Tratto dal romanzo Lieto evento di Eliette Abécassis, Travolti dalla cicogna di Rémi Bezançon (The First Day of the Rest of Your Life) è tutt’altro che una ventata di aria fresca nella lunga filmografia dedicata alla maternità. Tralasciando la scelta infelice del titolo – ma si sa, l’adattamento italiano ha fatto proposte ben peggiori nel suo passato – la pellicola si rivela una detestabile accozzaglia di clichès: una coppia idilliaca composta dai due giovani, belli e disoccupati Barbara (Louise Bourgoin) e Nicolas (Pio Marmai), travolti da una creatura (voluta!) e calati in un mondo fin troppo edulcorato rispetto alla cruda realtà a cui sono abituati i trentenni di oggi (lui, amante del cinema, di Tarantino e commesso in una videoteca, nel giro di pochi giorni ottiene un posto da impiegato ben pagato in una multinazionale (?); lei, laureanda in filosofia e spiantata senza soldi, vive da nababba in una ricca Parigi…forse c’è qualcosa che non quadra!); e poi c’è la “mamma di lei”, la più hippy delle hippies, cose che neanche a Woodstock!; e per finire “la mamma di lui”, un ritratto da suocera alto-borghese che poteva funzionare, forse, cinquant’anni fa. Ciò che maggiormente inquieta del film di Bezançon è la sua voglia di prendersi sul serio: nel suo alternare momenti introspettivi a battute deliziose, Travolti dalla cicogna ha sottointesa una mission analitica e partecipativa, ponendosi quasi come guida ai giovani genitori (e soprattutto, alle giovani mamme e ai futuri poveri papà, costretti a sopportare le giovani mamme e le loro paturnie! che ci sia dell'autobiografico?) che si rivela tutt’altro che realistica.
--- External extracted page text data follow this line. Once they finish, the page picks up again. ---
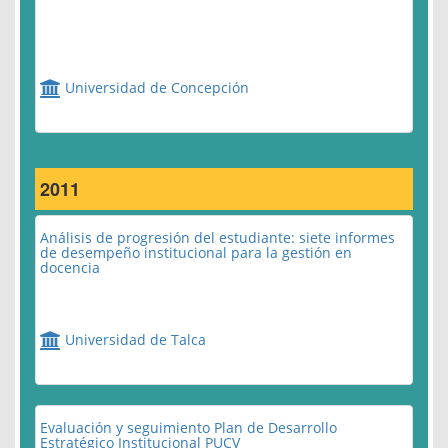
Universidad de Concepción
2011
Análisis de progresión del estudiante: siete informes
de desempeño institucional para la gestión en
docencia
Universidad de Talca
Evaluación y seguimiento Plan de Desarrollo
Estratégico Institucional PUCV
Ciò che salta all’occhio – e che forse è uno degli elementi più interessanti del film – è la scelta di Bezançon di girare buona parte della pellicola in interni: seppur finemente arredati,  e carichi di oggetti di design, di libri e degli elettrodomestici più avanzati, gli ambienti sono metafora dello stato d’animo di Barbara. Intrappolata in una condizione che ancora non le appartiene, insoddisfatta di una maternità forse giunta troppo presto, Barbara vaga, piange, distrugge e ricostruisce la sua vita nel piccolo appartamento parigino, una trappola d’oro traboccante di un benessere che non fa la felicità. Sarebbe tuttavia ingiusto non trovare aspetti positivi alla pellicola: accanto a questa interessante scelta degli interni,  è senza dubbio esilarante il prologo del film, con un corteggiamento tra i due protagonisti a colpi di titoli di film, da In the mood for love a Pronta a tutto, regalandoci probabilmente la sequenza più gustosa di tutta la pellicola, che si rivela, nostro malgrado, poco originale e con uno sguardo zuccherosamente troppo femminile. Anche se la mano è quella di un "omaccione" come Rémi Bezançon!